Having subjected us to this nausea-inducing sight, Spielberg then expects us to believe that Shia has swung through the vines at such an insanely fast speed that he manages to catch up with Cate Blanchett’s Soviet villainess, Irena Spalko, who’s driving a military jeep at speeds of up to 90 miles per hour.įor us, it was this depressingly fake scene that had our inner child clamouring to leave the cinema in a sulk. Looking like a cross between Tarzan and Shakin’ Stevens, the leather-clad Shia swings from vine to vine, with an entourage of cute little monkeys following in his wake. For me, though, that sequence is as nothing compared to the frankly horrid sight of Shia LaBeouf swinging through a jungle at the end of the film.
#INDIAN ACTION MOVIE FALSE SHAMAN MOVIE#
It’s the kind of ridiculous sequence that few films would get away with, but it fits with The A-Team’s camp, absurd charm.įor most cinema goers, the great bone of contention in Spielberg’s fourth, mostly dreadful Indiana Jones movie was the infamous nuking the fridge scene. We’re no physicists, but we’re guessing this tactic wouldn’t work in the real world. While the tank descends, two of the parachutes are damaged by the drone aircraft, but Face (Bradley Cooper) gets his revenge by shooting them down with a heavy machine gun mounted on the tank’s roof.Īnd just when you think things can’t get any more ridiculous, The A-Team slow the tank’s descent by firing its cannon directly at the ground. But wait! Resourceful to the last, the team have survived by hiding inside a heavily armoured tank, which is prevented from plummeting to the ground by three parachutes. When the plane’s blown up by drone aircraft, it appears that the A-Team’s adventures have come to a premature end.

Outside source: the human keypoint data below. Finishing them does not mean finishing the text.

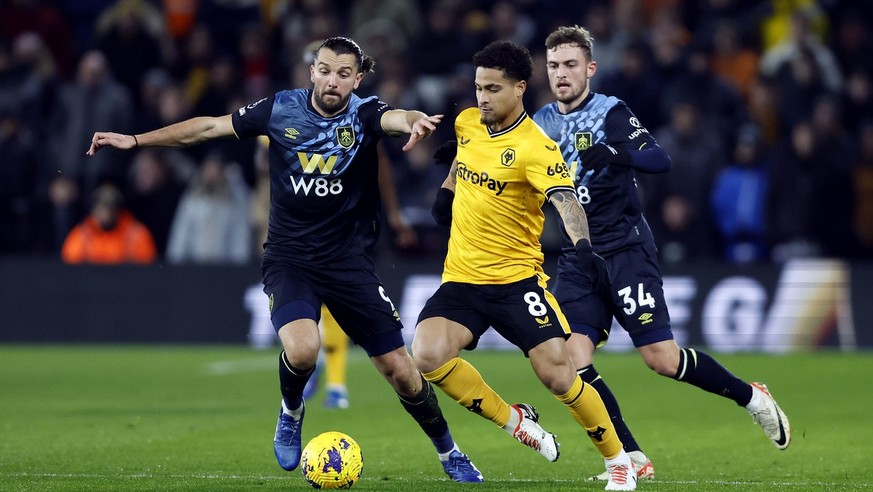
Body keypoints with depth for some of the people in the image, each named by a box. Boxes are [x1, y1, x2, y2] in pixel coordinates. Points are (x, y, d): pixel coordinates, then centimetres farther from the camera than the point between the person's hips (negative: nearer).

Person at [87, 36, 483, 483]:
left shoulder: (363, 114, -8)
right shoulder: (281, 109, -4)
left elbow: (397, 119, -31)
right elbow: (208, 126, 3)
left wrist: (416, 123, -56)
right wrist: (137, 140, 1)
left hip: (349, 259, 0)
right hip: (288, 258, 0)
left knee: (400, 370, 0)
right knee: (301, 349, -28)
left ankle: (448, 452, 25)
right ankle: (291, 411, 7)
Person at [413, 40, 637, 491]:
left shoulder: (535, 148, -17)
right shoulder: (467, 123, 4)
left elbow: (565, 200, -33)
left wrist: (583, 246, -50)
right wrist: (445, 193, 24)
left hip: (516, 278, -5)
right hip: (460, 279, 5)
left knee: (557, 373, -14)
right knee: (427, 355, -20)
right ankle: (514, 421, 2)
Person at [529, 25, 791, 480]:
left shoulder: (610, 112, -7)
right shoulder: (543, 123, 9)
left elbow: (660, 160, -20)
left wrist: (616, 155, -38)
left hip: (625, 250, -5)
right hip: (576, 258, 5)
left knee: (662, 359, -10)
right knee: (572, 360, -13)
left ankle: (751, 397, 14)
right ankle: (633, 460, -6)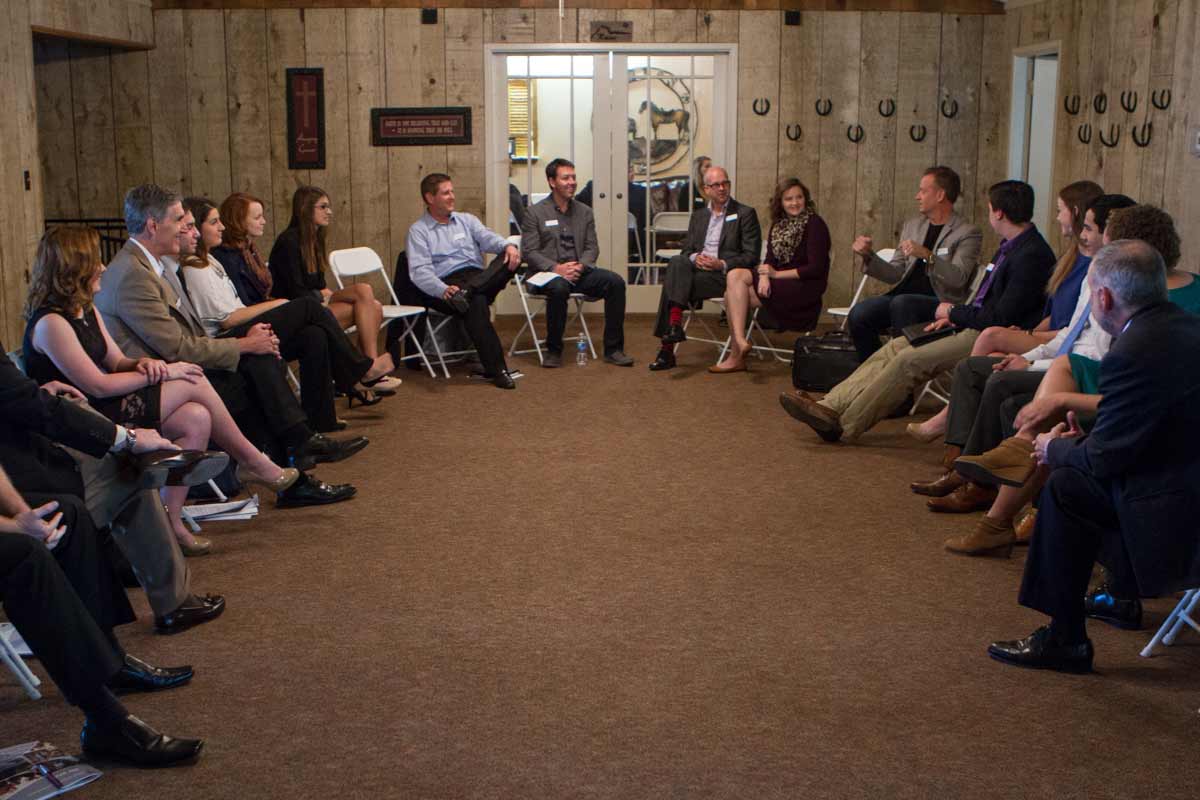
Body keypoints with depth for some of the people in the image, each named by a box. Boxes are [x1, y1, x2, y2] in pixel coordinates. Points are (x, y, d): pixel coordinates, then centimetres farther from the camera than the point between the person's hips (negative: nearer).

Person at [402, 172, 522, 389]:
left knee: (510, 257, -23)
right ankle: (496, 369, -38)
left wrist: (508, 246, -21)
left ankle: (466, 293, -41)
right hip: (445, 284, -4)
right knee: (476, 303, -37)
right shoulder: (418, 231, 8)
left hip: (479, 280, 5)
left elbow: (487, 238, 4)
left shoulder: (466, 220, 23)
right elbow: (420, 271, -6)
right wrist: (444, 290, -26)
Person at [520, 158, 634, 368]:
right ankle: (553, 350, -20)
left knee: (615, 282, -22)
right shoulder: (535, 213, 2)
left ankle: (613, 349, -15)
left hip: (579, 271, 4)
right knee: (559, 288, -39)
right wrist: (556, 268, -19)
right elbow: (529, 252, -5)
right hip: (548, 273, -4)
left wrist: (581, 266, -12)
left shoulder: (584, 212, 15)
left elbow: (592, 247, 10)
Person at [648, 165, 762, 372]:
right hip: (697, 268, 5)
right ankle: (674, 326, -34)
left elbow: (751, 256, -2)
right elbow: (686, 250, 17)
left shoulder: (746, 214, 4)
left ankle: (667, 349, -31)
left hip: (725, 275, -5)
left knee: (673, 282, -28)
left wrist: (722, 264, -16)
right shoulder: (698, 215, 21)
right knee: (677, 262, -30)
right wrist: (695, 258, -8)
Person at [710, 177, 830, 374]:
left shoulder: (815, 224, -8)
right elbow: (770, 259, 8)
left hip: (805, 286, -7)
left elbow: (816, 269, -15)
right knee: (735, 275, -16)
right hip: (781, 282, 7)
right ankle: (740, 342, -20)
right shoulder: (779, 224, 14)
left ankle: (737, 355, -12)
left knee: (735, 295, -18)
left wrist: (777, 274, -15)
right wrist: (764, 276, -16)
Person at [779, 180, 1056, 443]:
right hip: (973, 327, 10)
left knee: (909, 360, -20)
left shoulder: (1032, 254, -17)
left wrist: (953, 313, -8)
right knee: (894, 348, -2)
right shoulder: (1012, 245, 15)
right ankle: (832, 407, -10)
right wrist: (952, 318, 6)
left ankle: (844, 424, -14)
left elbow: (1002, 318, -21)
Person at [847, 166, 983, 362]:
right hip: (903, 296, 6)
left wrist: (927, 255, -28)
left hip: (940, 301, -6)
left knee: (901, 303, -36)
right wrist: (868, 256, 2)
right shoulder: (912, 226, 19)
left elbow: (958, 278, -14)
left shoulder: (968, 233, -1)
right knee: (859, 313, -20)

Hannibal and his crew of elite soldiers, on the run for a crime they didn’t commit, are making their escape in a gigantic military aircraft.
#INDIAN ACTION MOVIE FALSE SHAMAN FULL#
Last year’s A-Team movie was full of CG-powered, improbable action sequences, but one stands out in particular. But because McClane’s the hero of an action movie, he simply gets up, adjusts his vest, and sprints off to the next location. Given the distance that McLane falls in those few moments, and that he lands on the tarmac feet first, you’d be forgiven for thinking that he’d crawl away from the encounter with a pair of horribly shattered legs. Having fallen onto the hovering plane’s wing from a wrecked juggernaut, the hero launched himself like a lemming onto a collapsed section of freeway several yards below. It was McLane’s tussle with an F35 fighter jet, though, that raised our eyebrows the first time we saw it. The Die Hard franchise’s John McClane may have been getting on a bit by the time of the fourth film, but that didn’t mean he’d stop playing the fearless action hero – if anything, Die Hard 4.0 contains more city-levelling stunts than any of its predecessors, and for the most part, they’re great fun. It’s certainly an alternate ending we’d like to watch, if only so we could see the inevitable reaction shot of Arnold, still sitting awkwardly in the pilot seat of the Harrier.
Picking fault with one aspect of such a wilfully over-the-top film is probably futile, but we’re going to do it anyway: with the weight of a fully-grown man dangling off it, wouldn’t the missile just drop down to the ground, perhaps blowing up any curious bystanders lurking below?